Delivering a lecture as the Guest Speaker on “Investment Opportunities in Airport Development for Economic Growth”, at the Quarter Three edition of Aviation Round Table (ART) Breakfast Meeting in Lagos yesterday, Babalakin lamented that the attitude of government officials had continued to scare away private investors.
He said a situation where various past governments, especially the military with their civilian collaborators, destroyed all sectors of the economy with inconsistent policies was what Nigerians were paying for today, adding that “a weak educational system with melancholic decadence of great intellect is affecting the aviation sector and all other sectors of the economy”.
He regretted that since he started investing in aviation sector over one decade ago, 11 ministers had presided over the affairs of the sector with different policies, “which if subjected to critical analysis leads to nothing”.

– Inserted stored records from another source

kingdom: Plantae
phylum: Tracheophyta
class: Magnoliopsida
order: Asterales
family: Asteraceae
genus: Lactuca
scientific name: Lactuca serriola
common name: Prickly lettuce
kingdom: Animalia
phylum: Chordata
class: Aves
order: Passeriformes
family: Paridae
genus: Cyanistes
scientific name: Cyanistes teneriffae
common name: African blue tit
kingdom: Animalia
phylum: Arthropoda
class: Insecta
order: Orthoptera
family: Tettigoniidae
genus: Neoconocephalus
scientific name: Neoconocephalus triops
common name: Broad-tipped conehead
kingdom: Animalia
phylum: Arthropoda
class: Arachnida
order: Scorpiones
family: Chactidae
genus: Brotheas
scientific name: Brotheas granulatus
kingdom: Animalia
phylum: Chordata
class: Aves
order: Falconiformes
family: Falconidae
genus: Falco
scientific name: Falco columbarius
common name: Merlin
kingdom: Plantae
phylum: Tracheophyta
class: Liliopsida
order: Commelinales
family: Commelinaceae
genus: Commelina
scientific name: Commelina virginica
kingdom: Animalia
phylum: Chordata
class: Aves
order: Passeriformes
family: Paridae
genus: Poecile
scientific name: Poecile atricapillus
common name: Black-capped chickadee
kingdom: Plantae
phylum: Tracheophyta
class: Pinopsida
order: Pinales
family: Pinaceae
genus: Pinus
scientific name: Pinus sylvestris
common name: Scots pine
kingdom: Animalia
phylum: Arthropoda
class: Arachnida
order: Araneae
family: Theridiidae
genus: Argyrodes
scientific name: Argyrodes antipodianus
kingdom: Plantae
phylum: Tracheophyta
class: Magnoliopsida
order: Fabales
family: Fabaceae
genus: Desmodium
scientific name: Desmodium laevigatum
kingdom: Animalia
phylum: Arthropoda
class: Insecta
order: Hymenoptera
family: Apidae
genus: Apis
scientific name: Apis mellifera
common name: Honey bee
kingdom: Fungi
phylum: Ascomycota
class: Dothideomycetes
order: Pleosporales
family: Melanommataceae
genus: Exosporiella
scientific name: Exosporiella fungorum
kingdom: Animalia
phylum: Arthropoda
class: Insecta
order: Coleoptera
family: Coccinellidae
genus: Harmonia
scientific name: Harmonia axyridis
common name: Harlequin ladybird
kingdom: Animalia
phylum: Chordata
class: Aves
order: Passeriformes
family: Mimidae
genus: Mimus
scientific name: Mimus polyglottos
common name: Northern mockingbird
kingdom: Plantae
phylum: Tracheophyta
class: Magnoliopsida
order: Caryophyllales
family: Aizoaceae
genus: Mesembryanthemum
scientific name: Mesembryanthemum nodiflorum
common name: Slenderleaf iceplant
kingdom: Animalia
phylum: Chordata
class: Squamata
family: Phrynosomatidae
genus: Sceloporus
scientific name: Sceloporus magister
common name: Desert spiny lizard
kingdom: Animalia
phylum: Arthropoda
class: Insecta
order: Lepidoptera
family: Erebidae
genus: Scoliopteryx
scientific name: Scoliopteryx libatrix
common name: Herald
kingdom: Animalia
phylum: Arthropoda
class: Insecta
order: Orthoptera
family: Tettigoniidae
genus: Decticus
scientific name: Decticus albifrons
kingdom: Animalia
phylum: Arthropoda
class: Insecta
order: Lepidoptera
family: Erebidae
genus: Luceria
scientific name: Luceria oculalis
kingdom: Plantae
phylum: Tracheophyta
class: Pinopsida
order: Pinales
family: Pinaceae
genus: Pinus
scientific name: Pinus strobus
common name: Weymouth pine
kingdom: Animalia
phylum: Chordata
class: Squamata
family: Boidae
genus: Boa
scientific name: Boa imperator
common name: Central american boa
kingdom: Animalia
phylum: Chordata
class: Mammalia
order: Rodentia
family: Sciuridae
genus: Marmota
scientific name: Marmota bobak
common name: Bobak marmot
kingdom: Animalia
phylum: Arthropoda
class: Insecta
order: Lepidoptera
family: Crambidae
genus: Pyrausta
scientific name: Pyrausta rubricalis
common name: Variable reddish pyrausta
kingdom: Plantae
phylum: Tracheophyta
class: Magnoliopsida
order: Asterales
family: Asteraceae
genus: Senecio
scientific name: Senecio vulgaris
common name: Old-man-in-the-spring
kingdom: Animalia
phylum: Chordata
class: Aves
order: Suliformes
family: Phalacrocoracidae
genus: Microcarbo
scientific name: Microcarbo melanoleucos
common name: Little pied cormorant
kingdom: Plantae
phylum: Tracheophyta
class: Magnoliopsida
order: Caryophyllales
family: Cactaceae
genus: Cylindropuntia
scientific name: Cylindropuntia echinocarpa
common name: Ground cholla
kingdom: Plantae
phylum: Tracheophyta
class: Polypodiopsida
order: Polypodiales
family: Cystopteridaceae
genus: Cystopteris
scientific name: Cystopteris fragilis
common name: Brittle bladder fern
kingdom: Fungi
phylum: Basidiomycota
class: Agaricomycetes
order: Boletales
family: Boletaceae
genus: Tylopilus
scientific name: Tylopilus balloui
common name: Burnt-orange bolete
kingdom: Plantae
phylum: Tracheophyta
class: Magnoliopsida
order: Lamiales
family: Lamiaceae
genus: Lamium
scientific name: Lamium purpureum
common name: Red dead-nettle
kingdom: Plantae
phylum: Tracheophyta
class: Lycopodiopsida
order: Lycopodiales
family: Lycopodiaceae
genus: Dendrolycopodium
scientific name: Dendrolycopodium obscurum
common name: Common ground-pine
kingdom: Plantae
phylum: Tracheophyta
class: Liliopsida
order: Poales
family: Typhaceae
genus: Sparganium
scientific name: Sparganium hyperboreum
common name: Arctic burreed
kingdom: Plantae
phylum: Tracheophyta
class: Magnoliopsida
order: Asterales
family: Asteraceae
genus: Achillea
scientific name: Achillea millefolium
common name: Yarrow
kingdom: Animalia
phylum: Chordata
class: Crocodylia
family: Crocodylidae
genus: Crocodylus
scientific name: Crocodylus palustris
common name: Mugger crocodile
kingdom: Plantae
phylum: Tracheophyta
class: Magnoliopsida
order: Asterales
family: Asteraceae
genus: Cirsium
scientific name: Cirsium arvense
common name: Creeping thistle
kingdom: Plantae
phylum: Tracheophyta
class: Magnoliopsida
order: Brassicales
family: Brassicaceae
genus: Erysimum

To him, a government, which does not honour its own agreement cannot be taken seriously by investors, even as he advised that at the negotiation stage with an investor, the government must put his best intellectuals forward to do the negotiation “instead of making the investor, who has the agreement, look like the devil because Public-Private Partnership (PPP) projects require 75 per cent of thinking and 25 per cent in implementation”.
While citing the bitter experience of one of his companies, Bi-Courtney Aviation Services Limited (BASL), operators of the first privately-funded airport terminal in Nigeria, MMA2, Babalakin said in an attempt to give the country the best design that can stand the test of time, the company went round the world and came out with what is today the best-managed airport terminal in Nigeria, where a single total blackout had never been recorded in the last 10 years of its operations.
Muhammed, who was the Guest of Honour on the occasion, agreed with Babalakin that there was the need for a legal framework in PPP policy, counselling that government officials also needed to change their approach to agreements validly entered into with any private investor, irrespective of his or her ethnic background or religion, in order to attract the required private investments for the economy.
While describing MMA2 as a proof of what the private investors can do, the minister said, “if MMA2 is an error, it is a good error and I want that kind of error replicated all over Nigeria”.
Others who spoke on the occasion are: the Managing Director/CEO, Air Peace, Chief Allen Onyema and Executive Director, Lagos and South-West, UBA Plc, Mr. Ayoku Liadi.